In describing the scope of the archive, WikiLeaks details the vast hacking powers of the CIA--powers that the CIA itself seems to have lost control over, according to the leak:

Since 2001 the CIA has gained political and budgetary preeminence over the U.S. National Security Agency (NSA). The CIA found itself building not just its now infamous drone fleet, but a very different type of covert, globe-spanning force--its own substantial fleet of hackers. The agency's hacking division freed it from having to disclose its often controversial operations to the NSA (its primary bureaucratic rival) in order to draw on the NSA's hacking capacities.

By the end of 2016, the CIA's hacking division, which formally falls under the agency's Center for Cyber Intelligence (CCI), had over 5000 registered users and had produced more than a thousand hacking systems, trojans, viruses, and other "weaponized" malware. Such is the scale of the CIA's undertaking that by 2016, its hackers had utilized more code than that used to run Facebook. The CIA had created, in effect, its "own NSA" with even less accountability and without publicly answering the question as to whether such a massive budgetary spend on duplicating the capacities of a rival agency could be justified.
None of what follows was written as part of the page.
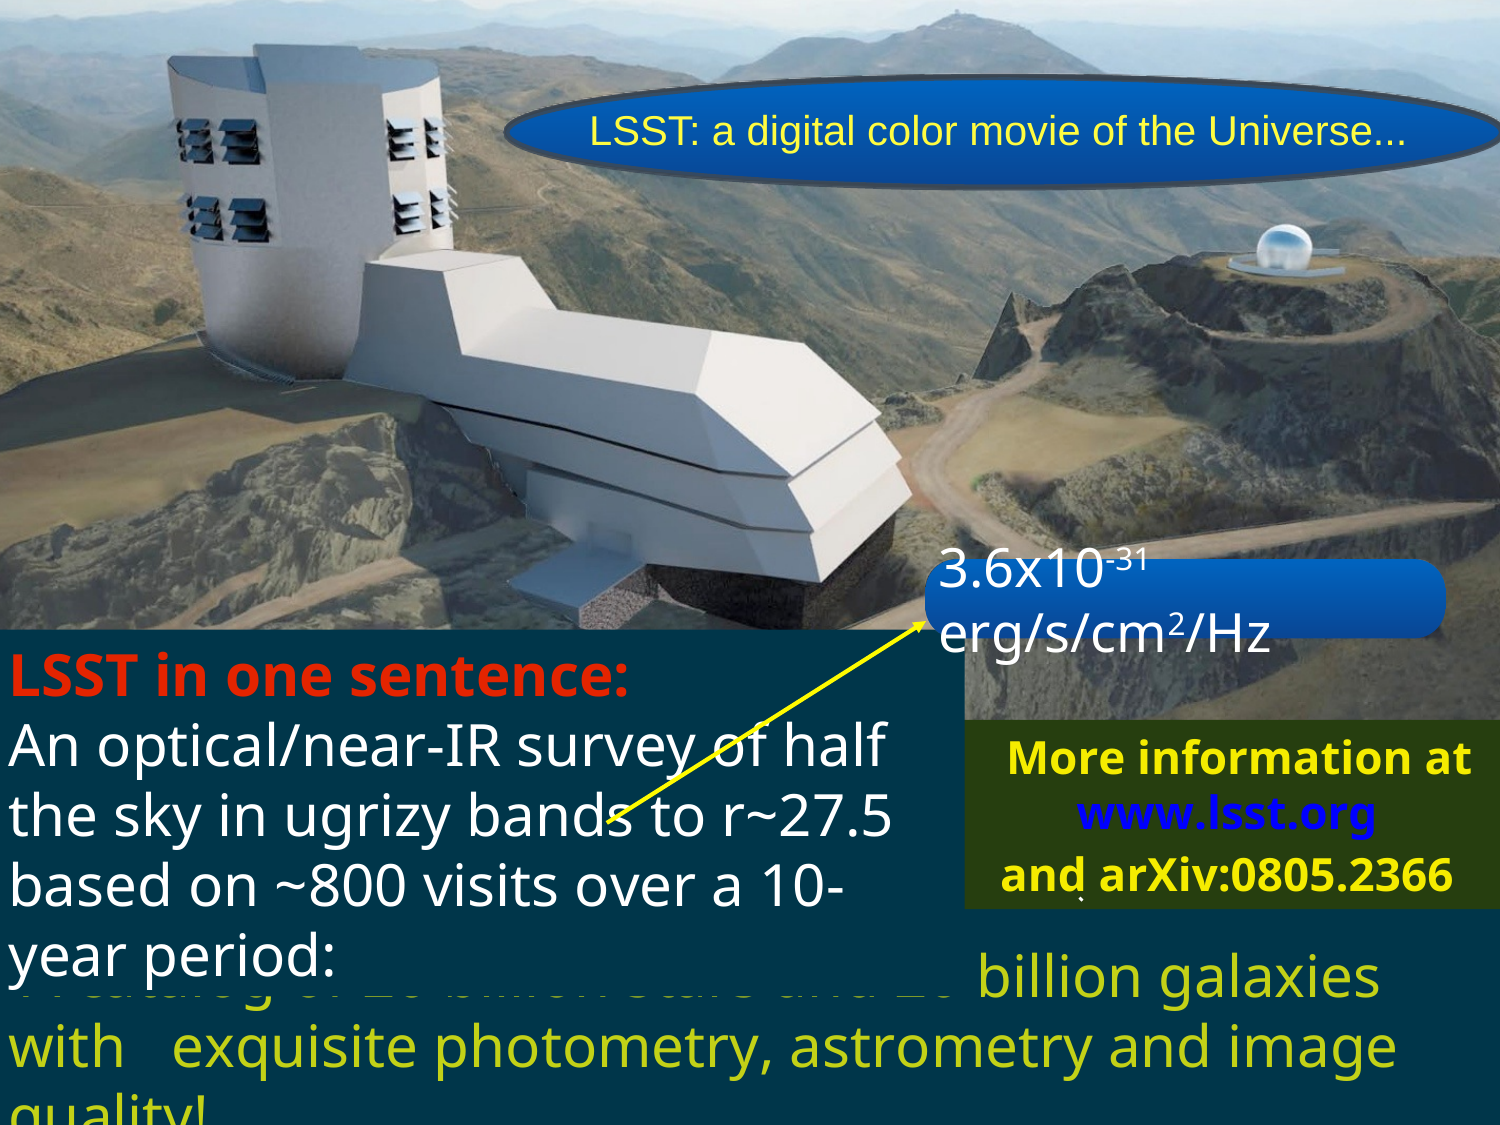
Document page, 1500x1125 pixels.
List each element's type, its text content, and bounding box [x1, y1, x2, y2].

"In a statement to WikiLeaks," the organization adds, "the source [of the document leak] details policy questions that they say urgently need to be debated in public, including whether the CIA's hacking capabilities exceed its mandated powers and the problem of public oversight of the agency. The source wishes to initiate a public debate about the security, creation, use, proliferation and democratic control of cyberweapons."

"Once a single cyber 'weapon' is 'loose' it can spread around the world in seconds, to be used by rival states, cyber mafia, and teenage hackers alike," WikiLeaks notes.